Planning the National Constitution Center
William C. Kashatus
September 16, 1996
Shortly after the federal constitutional convention disbanded in September 1787, Benjamin Franklin was asked by a neighbor, “What have we got, a republic or a monarchy?” With customary wit and wisdom, Franklin replied, “A republic, if you can keep it!”
Like most of the Framers, Franklin believed that the success of the new republic depended largely upon the commitment of the American people. If they were diligent and took an active role as citizens, then it would prosper. If not, the government would be short-lived.
That is why educating the public about the responsibilities of citizenship has always been one of our government’s most important roles. The National Constitution Center proposed for Independence Mall presents a wonderful opportunity. A museum proposal has been put forth by the designer who developed Washington’s successful Holocaust Museum. But there’s been lamentably little public discussion of this plan, or the museum itself, aside from its role in making the Mall more attractive to tourists.
With a projected price tag of $170 million, careful planning of the exhibits, educational programs, and technology for the Constitution Center is critical. Otherwise, it could turn out to be a costly bust.
The Constitution is simply not exciting to Americans. Though one of history’s greatest political documents, the circumstances surrounding its creation lack the fiery passion, personal sacrifice and popular spirit of the American Revolution – something that continues to attract visitors to Independence Hall and the Liberty Bell.
Many Americans lack even a cursory understanding of the Constitution’s provisions or how it adapts to the changing moral conventions of society. And many confuse it with the Declaration of Independence.

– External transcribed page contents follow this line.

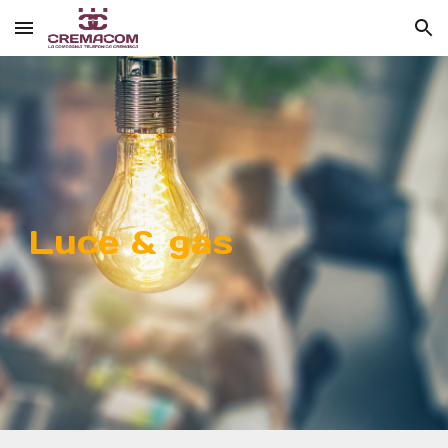
Skip to main content
Skip to navigation
Luce & gas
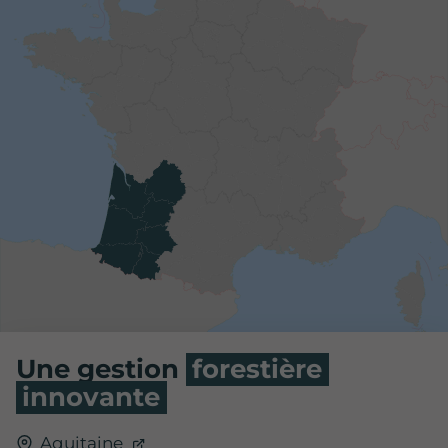
Une gestion
forestière
innovante
Aquitaine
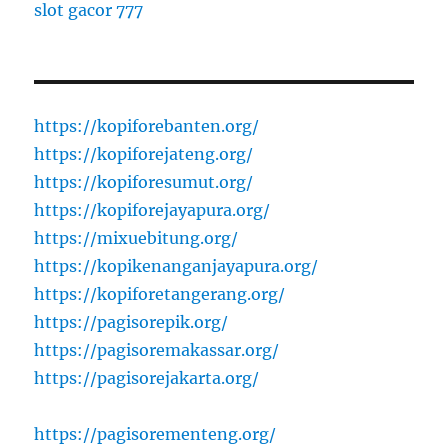
slot gacor 777
https://kopiforebanten.org/
https://kopiforejateng.org/
https://kopiforesumut.org/
https://kopiforejayapura.org/
https://mixuebitung.org/
https://kopikenanganjayapura.org/
https://kopiforetangerang.org/
https://pagisorepik.org/
https://pagisoremakassar.org/
https://pagisorejakarta.org/
https://pagisorementeng.org/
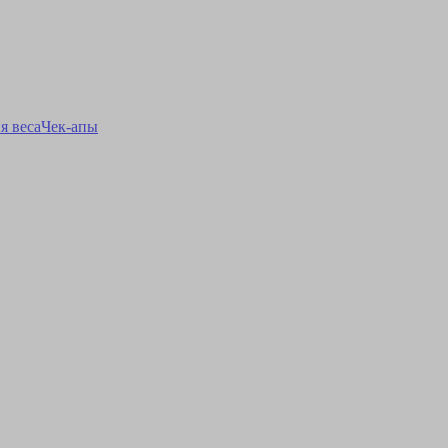
я веса
Чек-апы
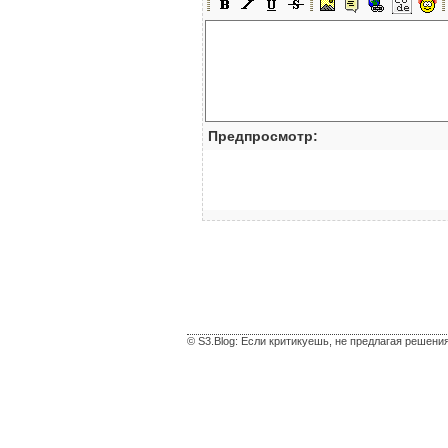
Предпросмотр:
© S3.Blog: Если критикуешь, не предлагая решени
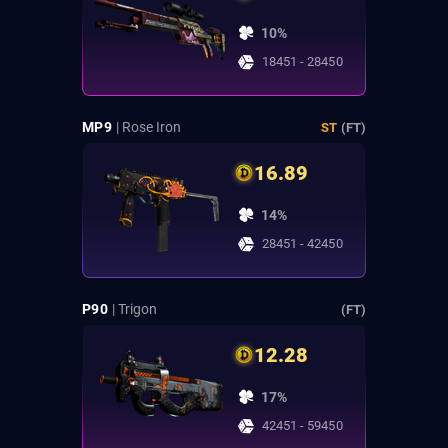
10%
18451 - 28450
MP9
| Rose Iron
ST
(FT)
16.89
14%
28451 - 42450
P90
| Trigon
(FT)
12.28
17%
42451 - 59450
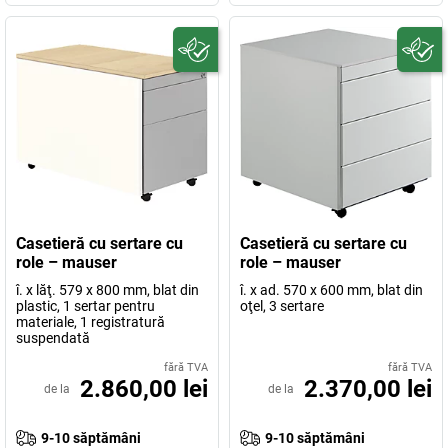
Casetieră cu sertare cu
Casetieră cu sertare cu
role – mauser
role – mauser
î. x lăţ. 579 x 800 mm, blat din
î. x ad. 570 x 600 mm, blat din
plastic, 1 sertar pentru
oţel, 3 sertare
materiale, 1 registratură
suspendată
fără TVA
fără TVA
2.860,00 lei
2.370,00 lei
de la
de la
9-10 săptămâni
9-10 săptămâni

The confusion is best explained by Michael Kammen, author of A Machine That Would Go of Itself: The Constitution in American Culture, who says it “emerged shortly after the federal convention with the Founding Fathers’ own confusion as to the kind of union they created, especially with regard to how much sovereignty the states actually surrendered to the central government.”
The ambiguity has colored every major crisis in our nation’s history. That is why, according to Kammen, the Constitution is “too often neglected or poorly taught in American schools” and, more regrettable, why many of our leaders are “reluctant to serve the public as constitutional educators.”
So there is a tremendous need for a National Constitution Center that can explain the achievements, fragility, and basic dilemmas of governance and citizenship in a democratic society.
Such an institution can become a vital force of civic education, especially for the young. But only if the center can engage visitors by establishing the relevance of the Constitution to their daily lives.
It should contain a museum with lively exhibits and a library devoted to explaining the creation of our federal government as well as the landmark decisions that shaped its history.
Just as valuable would be an institute for the scholarly study of the Constitution and its relevance to contemporary issues.
Regardless of the design, the National Park Service and city planners would do well to establish a special commission of constitutional scholars, public-policy makers, and educators to help with the planning.
They should do so as soon as possible.
Only in this way can they do justice to a document that has changed the course of our nation’s history and will hopefully continue to do so for at least another two centuries.